Znały się piętnaście lat, przeżyły ze sobą mnóstwo służbowych wigilii, wyjazdów, ale też zwyczajnych prywatnych rozmów, choćby tylko w szkole.
Kasia myślała, że kiedyś zostaną bliskimi przyjaciółkami. Justyna też bardzo tego pragnęła, ale trzymała dystans. Wiedziała, że kiedyś nieuchronnie przyjdzie taki moment, gdy wszystko się wyda i wtedy straci każdego bliskiego człowieka. Ta osoba nie wybaczy, że o niczym nie wiedziała.
Justyna mogłaby wypełnić na temat sekretarki dyrektora bardzo szczegółową ankietę personalną, na tyle tematów słuchała jej zwierzeń. Nie odwdzięczała się jednak tym samym. A o niej było wiadomo, ile ma lat, kim jest z zawodu, jakie stopnie osiągają jej uczniowie na końcowych egzaminach, jak się ubiera i tym podobne drobiazgi. Nigdy nie zaprosiła Kasi do swojego mieszkania. Na miasto razem nie wychodziły, bo Justyna nie miała na to pieniędzy. Ale i tak zbudowały namiastkę bliskiej więzi.
Jednak teraz Kasia szła z nią nie jak przyjaciółka ani dobra znajoma, lecz nieco zestresowana pracownica szkoły.
– Wejdź – powiedziała uprzejmym tonem, zapraszając ją do sekretariatu. Otworzyła drzwi gabinetu szefa jak przed oficjalnym gościem i przepuściła ją.
Witek musiał być strasznie zły, skoro tak to na nią wpłynęło. Żadnych żartów po drodze, rozmowy. Było to do Kasi zupełnie niepodobne.

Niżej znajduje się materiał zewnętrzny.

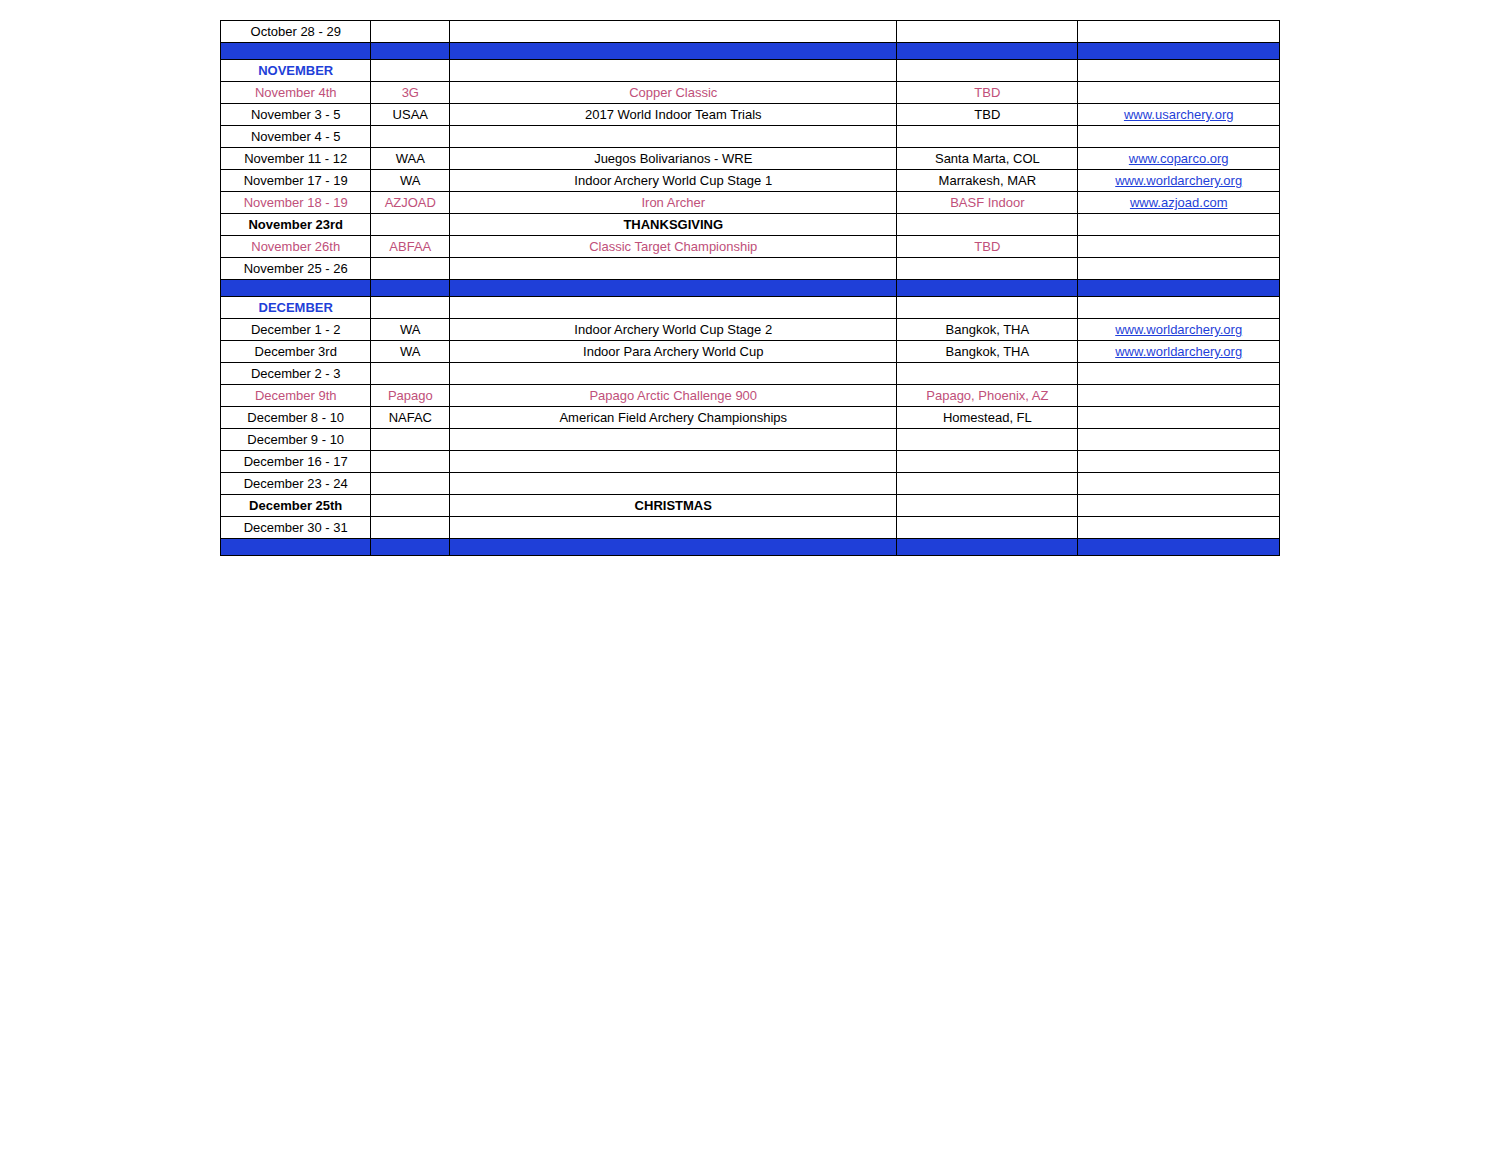| October 28 - 29 | | | | |
| NOVEMBER | | | | |
| November 4th | 3G | Copper Classic | TBD | |
| November 3 - 5 | USAA | 2017 World Indoor Team Trials | TBD | www.usarchery.org |
| November 4 - 5 | | | | |
| November 11 - 12 | WAA | Juegos Bolivarianos - WRE | Santa Marta, COL | www.coparco.org |
| November 17 - 19 | WA | Indoor Archery World Cup Stage 1 | Marrakesh, MAR | www.worldarchery.org |
| November 18 - 19 | AZJOAD | Iron Archer | BASF Indoor | www.azjoad.com |
| November 23rd | | THANKSGIVING | | |
| November 26th | ABFAA | Classic Target Championship | TBD | |
| November 25 - 26 | | | | |
| DECEMBER | | | | |
| December 1 - 2 | WA | Indoor Archery World Cup Stage 2 | Bangkok, THA | www.worldarchery.org |
| December 3rd | WA | Indoor Para Archery World Cup | Bangkok, THA | www.worldarchery.org |
| December 2 - 3 | | | | |
| December 9th | Papago | Papago Arctic Challenge 900 | Papago, Phoenix, AZ | |
| December 8 - 10 | NAFAC | American Field Archery Championships | Homestead, FL | |
| December 9 - 10 | | | | |
| December 16 - 17 | | | | |
| December 23 - 24 | | | | |
| December 25th | | CHRISTMAS | | |
| December 30 - 31 | | | | |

Dyrektor też przywitał ją chłodniej niż zwykle. Zasadniczo się lubili. Znali jeszcze z czasów, kiedy Witek po prostu uczył tutaj biologii. Rozmawiali tylko na służbowe tematy, ale często i chętnie. A odkąd trzy lata temu zmarła mu żona, Justyna ciągle miała wrażenie, że wystarczy, by powiedziała jedno słowo, a ta znajomość przerodzi się coś większego.
Pilnowała się, by mu nie wysłać żadnego sygnału, o relacji nie mogło być mowy, ale lubiła Witka.
– Cześć – powiedział, kiedy weszła do środka. – Siadaj. – Był bardzo zmartwiony. – Naprawdę nie wiem, jak mam zacząć tę rozmowę. – Stał po drugiej stronie biurka i mocno opierał dłonie o jego blat. – Na skargę przyszło kilka osób, w tym dwoje rodziców – przeszedł do rzeczy, bo Justyna się nie odzywała. – Głównie ci, którzy akurat nieszczęśliwie byli na korytarzu. Możesz mi to wyjaśnić? Co się stało? Nie poznaję cię.
Zadawał pytania, ale patrzył ciągle na swoje palce, nie na nią. I trochę też nie dawał jej szansy na odpowiedź, bo w jego monologu nie pojawiały się żadne pauzy. Ale ona wcale się do tego nie pchała. Jak mogłaby to wytłumaczyć? To jedna z tych sytuacji, których bez uchylenia choćby rąbka tajemnicy wyjaśnić się po prostu nie da.
– Przepraszam – powiedziała tylko. – Widziałam, że coś sobie przekazywali. Wystraszyłam się, że może to jakaś niebezpieczna substancja…
– U Oli Juszczyk? – Westchnął.
Tak, wiedziała sama, że to mało prawdopodobne. Ale przecież różne rzeczy się zdarzają. Rozumiała jednak jego punkt widzenia. Gdyby nie miała do tej sprawy tak osobistego stosunku, nawet nie zwróciłaby uwagi na scenę na korytarzu, a już na pewno nie zaczęłaby szarpać uczennicy, żeby jej coś odebrać.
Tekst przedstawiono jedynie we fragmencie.